Text-based hardware design files
____________
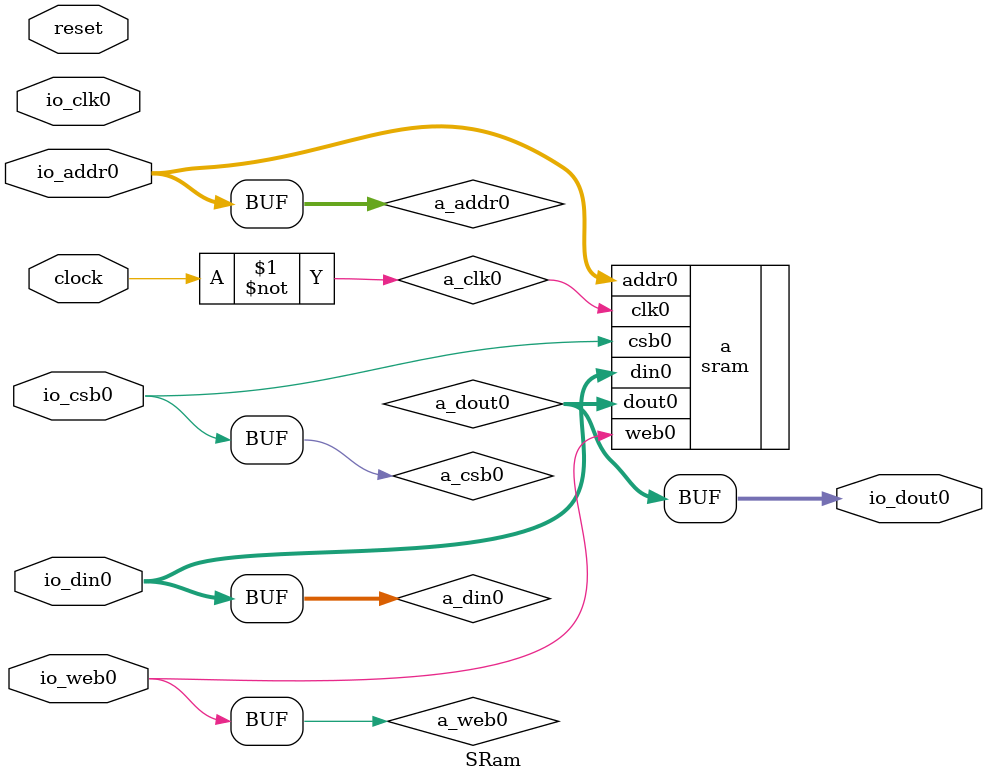
<source format=v>
module SRam(
  input         clock,
  input         reset,
  input         io_clk0,
  input         io_csb0,
  input         io_web0,
  input  [6:0]  io_addr0,
  input  [31:0] io_din0,
  output [31:0] io_dout0
);
  wire  a_clk0; // @[SRam.scala 86:19]
  wire  a_csb0; // @[SRam.scala 86:19]
  wire  a_web0; // @[SRam.scala 86:19]
  wire [6:0] a_addr0; // @[SRam.scala 86:19]
  wire [31:0] a_din0; // @[SRam.scala 86:19]
  wire [31:0] a_dout0; // @[SRam.scala 86:19]
  sram a ( // @[SRam.scala 86:19]
    .clk0(a_clk0),
    .csb0(a_csb0),
    .web0(a_web0),
    .addr0(a_addr0),
    .din0(a_din0),
    .dout0(a_dout0)
  );
  assign io_dout0 = a_dout0; // @[SRam.scala 95:14]
  assign a_clk0 = ~clock; // @[SRam.scala 90:18]
  assign a_csb0 = io_csb0; // @[SRam.scala 91:14]
  assign a_web0 = io_web0; // @[SRam.scala 92:14]
  assign a_addr0 = io_addr0; // @[SRam.scala 93:15]
  assign a_din0 = io_din0; // @[SRam.scala 94:14]
endmodule

</source>
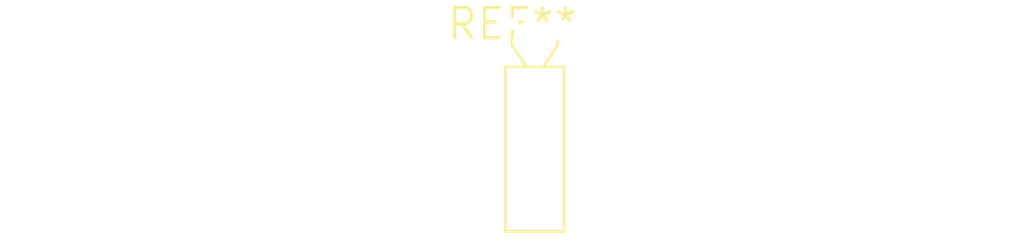
<source format=kicad_pcb>
(kicad_pcb (version 20240108) (generator pcbnew)

  (general
    (thickness 1.6)
  )

  (paper "A4")
  (layers
    (0 "F.Cu" signal)
    (31 "B.Cu" signal)
    (32 "B.Adhes" user "B.Adhesive")
    (33 "F.Adhes" user "F.Adhesive")
    (34 "B.Paste" user)
    (35 "F.Paste" user)
    (36 "B.SilkS" user "B.Silkscreen")
    (37 "F.SilkS" user "F.Silkscreen")
    (38 "B.Mask" user)
    (39 "F.Mask" user)
    (40 "Dwgs.User" user "User.Drawings")
    (41 "Cmts.User" user "User.Comments")
    (42 "Eco1.User" user "User.Eco1")
    (43 "Eco2.User" user "User.Eco2")
    (44 "Edge.Cuts" user)
    (45 "Margin" user)
    (46 "B.CrtYd" user "B.Courtyard")
    (47 "F.CrtYd" user "F.Courtyard")
    (48 "B.Fab" user)
    (49 "F.Fab" user)
    (50 "User.1" user)
    (51 "User.2" user)
    (52 "User.3" user)
    (53 "User.4" user)
    (54 "User.5" user)
    (55 "User.6" user)
    (56 "User.7" user)
    (57 "User.8" user)
    (58 "User.9" user)
  )

  (setup
    (pad_to_mask_clearance 0)
    (pcbplotparams
      (layerselection 0x00010fc_ffffffff)
      (plot_on_all_layers_selection 0x0000000_00000000)
      (disableapertmacros false)
      (usegerberextensions false)
      (usegerberattributes false)
      (usegerberadvancedattributes false)
      (creategerberjobfile false)
      (dashed_line_dash_ratio 12.000000)
      (dashed_line_gap_ratio 3.000000)
      (svgprecision 4)
      (plotframeref false)
      (viasonmask false)
      (mode 1)
      (useauxorigin false)
      (hpglpennumber 1)
      (hpglpenspeed 20)
      (hpglpendiameter 15.000000)
      (dxfpolygonmode false)
      (dxfimperialunits false)
      (dxfusepcbnewfont false)
      (psnegative false)
      (psa4output false)
      (plotreference false)
      (plotvalue false)
      (plotinvisibletext false)
      (sketchpadsonfab false)
      (subtractmaskfromsilk false)
      (outputformat 1)
      (mirror false)
      (drillshape 1)
      (scaleselection 1)
      (outputdirectory "")
    )
  )

  (net 0 "")

  (footprint "Crystal_C26-LF_D2.1mm_L6.5mm_Horizontal" (layer "F.Cu") (at 0 0))

)

</source>
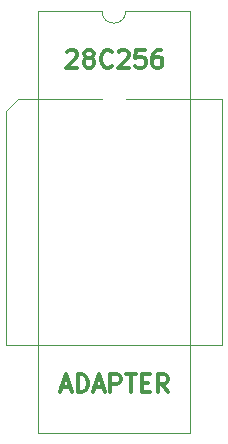
<source format=gbr>
%TF.GenerationSoftware,KiCad,Pcbnew,9.0.5*%
%TF.CreationDate,2025-10-26T17:33:29-05:00*%
%TF.ProjectId,28c256,32386332-3536-42e6-9b69-6361645f7063,rev?*%
%TF.SameCoordinates,Original*%
%TF.FileFunction,Legend,Top*%
%TF.FilePolarity,Positive*%
%FSLAX46Y46*%
G04 Gerber Fmt 4.6, Leading zero omitted, Abs format (unit mm)*
G04 Created by KiCad (PCBNEW 9.0.5) date 2025-10-26 17:33:29*
%MOMM*%
%LPD*%
G01*
G04 APERTURE LIST*
%ADD10C,0.300000*%
%ADD11C,0.120000*%
G04 APERTURE END LIST*
D10*
X126848082Y-108116007D02*
X127562368Y-108116007D01*
X126705225Y-108544578D02*
X127205225Y-107044578D01*
X127205225Y-107044578D02*
X127705225Y-108544578D01*
X128205224Y-108544578D02*
X128205224Y-107044578D01*
X128205224Y-107044578D02*
X128562367Y-107044578D01*
X128562367Y-107044578D02*
X128776653Y-107116007D01*
X128776653Y-107116007D02*
X128919510Y-107258864D01*
X128919510Y-107258864D02*
X128990939Y-107401721D01*
X128990939Y-107401721D02*
X129062367Y-107687435D01*
X129062367Y-107687435D02*
X129062367Y-107901721D01*
X129062367Y-107901721D02*
X128990939Y-108187435D01*
X128990939Y-108187435D02*
X128919510Y-108330292D01*
X128919510Y-108330292D02*
X128776653Y-108473150D01*
X128776653Y-108473150D02*
X128562367Y-108544578D01*
X128562367Y-108544578D02*
X128205224Y-108544578D01*
X129633796Y-108116007D02*
X130348082Y-108116007D01*
X129490939Y-108544578D02*
X129990939Y-107044578D01*
X129990939Y-107044578D02*
X130490939Y-108544578D01*
X130990938Y-108544578D02*
X130990938Y-107044578D01*
X130990938Y-107044578D02*
X131562367Y-107044578D01*
X131562367Y-107044578D02*
X131705224Y-107116007D01*
X131705224Y-107116007D02*
X131776653Y-107187435D01*
X131776653Y-107187435D02*
X131848081Y-107330292D01*
X131848081Y-107330292D02*
X131848081Y-107544578D01*
X131848081Y-107544578D02*
X131776653Y-107687435D01*
X131776653Y-107687435D02*
X131705224Y-107758864D01*
X131705224Y-107758864D02*
X131562367Y-107830292D01*
X131562367Y-107830292D02*
X130990938Y-107830292D01*
X132276653Y-107044578D02*
X133133796Y-107044578D01*
X132705224Y-108544578D02*
X132705224Y-107044578D01*
X133633795Y-107758864D02*
X134133795Y-107758864D01*
X134348081Y-108544578D02*
X133633795Y-108544578D01*
X133633795Y-108544578D02*
X133633795Y-107044578D01*
X133633795Y-107044578D02*
X134348081Y-107044578D01*
X135848081Y-108544578D02*
X135348081Y-107830292D01*
X134990938Y-108544578D02*
X134990938Y-107044578D01*
X134990938Y-107044578D02*
X135562367Y-107044578D01*
X135562367Y-107044578D02*
X135705224Y-107116007D01*
X135705224Y-107116007D02*
X135776653Y-107187435D01*
X135776653Y-107187435D02*
X135848081Y-107330292D01*
X135848081Y-107330292D02*
X135848081Y-107544578D01*
X135848081Y-107544578D02*
X135776653Y-107687435D01*
X135776653Y-107687435D02*
X135705224Y-107758864D01*
X135705224Y-107758864D02*
X135562367Y-107830292D01*
X135562367Y-107830292D02*
X134990938Y-107830292D01*
X127324332Y-79723685D02*
X127395760Y-79652257D01*
X127395760Y-79652257D02*
X127538618Y-79580828D01*
X127538618Y-79580828D02*
X127895760Y-79580828D01*
X127895760Y-79580828D02*
X128038618Y-79652257D01*
X128038618Y-79652257D02*
X128110046Y-79723685D01*
X128110046Y-79723685D02*
X128181475Y-79866542D01*
X128181475Y-79866542D02*
X128181475Y-80009400D01*
X128181475Y-80009400D02*
X128110046Y-80223685D01*
X128110046Y-80223685D02*
X127252903Y-81080828D01*
X127252903Y-81080828D02*
X128181475Y-81080828D01*
X129038617Y-80223685D02*
X128895760Y-80152257D01*
X128895760Y-80152257D02*
X128824331Y-80080828D01*
X128824331Y-80080828D02*
X128752903Y-79937971D01*
X128752903Y-79937971D02*
X128752903Y-79866542D01*
X128752903Y-79866542D02*
X128824331Y-79723685D01*
X128824331Y-79723685D02*
X128895760Y-79652257D01*
X128895760Y-79652257D02*
X129038617Y-79580828D01*
X129038617Y-79580828D02*
X129324331Y-79580828D01*
X129324331Y-79580828D02*
X129467189Y-79652257D01*
X129467189Y-79652257D02*
X129538617Y-79723685D01*
X129538617Y-79723685D02*
X129610046Y-79866542D01*
X129610046Y-79866542D02*
X129610046Y-79937971D01*
X129610046Y-79937971D02*
X129538617Y-80080828D01*
X129538617Y-80080828D02*
X129467189Y-80152257D01*
X129467189Y-80152257D02*
X129324331Y-80223685D01*
X129324331Y-80223685D02*
X129038617Y-80223685D01*
X129038617Y-80223685D02*
X128895760Y-80295114D01*
X128895760Y-80295114D02*
X128824331Y-80366542D01*
X128824331Y-80366542D02*
X128752903Y-80509400D01*
X128752903Y-80509400D02*
X128752903Y-80795114D01*
X128752903Y-80795114D02*
X128824331Y-80937971D01*
X128824331Y-80937971D02*
X128895760Y-81009400D01*
X128895760Y-81009400D02*
X129038617Y-81080828D01*
X129038617Y-81080828D02*
X129324331Y-81080828D01*
X129324331Y-81080828D02*
X129467189Y-81009400D01*
X129467189Y-81009400D02*
X129538617Y-80937971D01*
X129538617Y-80937971D02*
X129610046Y-80795114D01*
X129610046Y-80795114D02*
X129610046Y-80509400D01*
X129610046Y-80509400D02*
X129538617Y-80366542D01*
X129538617Y-80366542D02*
X129467189Y-80295114D01*
X129467189Y-80295114D02*
X129324331Y-80223685D01*
X131110045Y-80937971D02*
X131038617Y-81009400D01*
X131038617Y-81009400D02*
X130824331Y-81080828D01*
X130824331Y-81080828D02*
X130681474Y-81080828D01*
X130681474Y-81080828D02*
X130467188Y-81009400D01*
X130467188Y-81009400D02*
X130324331Y-80866542D01*
X130324331Y-80866542D02*
X130252902Y-80723685D01*
X130252902Y-80723685D02*
X130181474Y-80437971D01*
X130181474Y-80437971D02*
X130181474Y-80223685D01*
X130181474Y-80223685D02*
X130252902Y-79937971D01*
X130252902Y-79937971D02*
X130324331Y-79795114D01*
X130324331Y-79795114D02*
X130467188Y-79652257D01*
X130467188Y-79652257D02*
X130681474Y-79580828D01*
X130681474Y-79580828D02*
X130824331Y-79580828D01*
X130824331Y-79580828D02*
X131038617Y-79652257D01*
X131038617Y-79652257D02*
X131110045Y-79723685D01*
X131681474Y-79723685D02*
X131752902Y-79652257D01*
X131752902Y-79652257D02*
X131895760Y-79580828D01*
X131895760Y-79580828D02*
X132252902Y-79580828D01*
X132252902Y-79580828D02*
X132395760Y-79652257D01*
X132395760Y-79652257D02*
X132467188Y-79723685D01*
X132467188Y-79723685D02*
X132538617Y-79866542D01*
X132538617Y-79866542D02*
X132538617Y-80009400D01*
X132538617Y-80009400D02*
X132467188Y-80223685D01*
X132467188Y-80223685D02*
X131610045Y-81080828D01*
X131610045Y-81080828D02*
X132538617Y-81080828D01*
X133895759Y-79580828D02*
X133181473Y-79580828D01*
X133181473Y-79580828D02*
X133110045Y-80295114D01*
X133110045Y-80295114D02*
X133181473Y-80223685D01*
X133181473Y-80223685D02*
X133324331Y-80152257D01*
X133324331Y-80152257D02*
X133681473Y-80152257D01*
X133681473Y-80152257D02*
X133824331Y-80223685D01*
X133824331Y-80223685D02*
X133895759Y-80295114D01*
X133895759Y-80295114D02*
X133967188Y-80437971D01*
X133967188Y-80437971D02*
X133967188Y-80795114D01*
X133967188Y-80795114D02*
X133895759Y-80937971D01*
X133895759Y-80937971D02*
X133824331Y-81009400D01*
X133824331Y-81009400D02*
X133681473Y-81080828D01*
X133681473Y-81080828D02*
X133324331Y-81080828D01*
X133324331Y-81080828D02*
X133181473Y-81009400D01*
X133181473Y-81009400D02*
X133110045Y-80937971D01*
X135252902Y-79580828D02*
X134967187Y-79580828D01*
X134967187Y-79580828D02*
X134824330Y-79652257D01*
X134824330Y-79652257D02*
X134752902Y-79723685D01*
X134752902Y-79723685D02*
X134610044Y-79937971D01*
X134610044Y-79937971D02*
X134538616Y-80223685D01*
X134538616Y-80223685D02*
X134538616Y-80795114D01*
X134538616Y-80795114D02*
X134610044Y-80937971D01*
X134610044Y-80937971D02*
X134681473Y-81009400D01*
X134681473Y-81009400D02*
X134824330Y-81080828D01*
X134824330Y-81080828D02*
X135110044Y-81080828D01*
X135110044Y-81080828D02*
X135252902Y-81009400D01*
X135252902Y-81009400D02*
X135324330Y-80937971D01*
X135324330Y-80937971D02*
X135395759Y-80795114D01*
X135395759Y-80795114D02*
X135395759Y-80437971D01*
X135395759Y-80437971D02*
X135324330Y-80295114D01*
X135324330Y-80295114D02*
X135252902Y-80223685D01*
X135252902Y-80223685D02*
X135110044Y-80152257D01*
X135110044Y-80152257D02*
X134824330Y-80152257D01*
X134824330Y-80152257D02*
X134681473Y-80223685D01*
X134681473Y-80223685D02*
X134610044Y-80295114D01*
X134610044Y-80295114D02*
X134538616Y-80437971D01*
D11*
%TO.C,U2*%
X122161250Y-84738750D02*
X122161250Y-104538750D01*
X122161250Y-104538750D02*
X140411250Y-104538750D01*
X123161250Y-83738750D02*
X122161250Y-84738750D01*
X130286250Y-83738750D02*
X123161250Y-83738750D01*
X140411250Y-83738750D02*
X132286250Y-83738750D01*
X140411250Y-104538750D02*
X140411250Y-83738750D01*
%TO.C,U1*%
X124826250Y-76298750D02*
X124826250Y-111978750D01*
X124826250Y-111978750D02*
X137746250Y-111978750D01*
X130286250Y-76298750D02*
X124826250Y-76298750D01*
X137746250Y-76298750D02*
X132286250Y-76298750D01*
X137746250Y-111978750D02*
X137746250Y-76298750D01*
X132286250Y-76298750D02*
G75*
G02*
X130286250Y-76298750I-1000000J0D01*
G01*
%TD*%
M02*

</source>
____________
> [REQUIREMENT]
What lines of the data contain the string "Adhesive"? List them.

> [WRITTEN ANSWER]
    (32 "B.Adhes" user "B.Adhesive")
    (33 "F.Adhes" user "F.Adhesive")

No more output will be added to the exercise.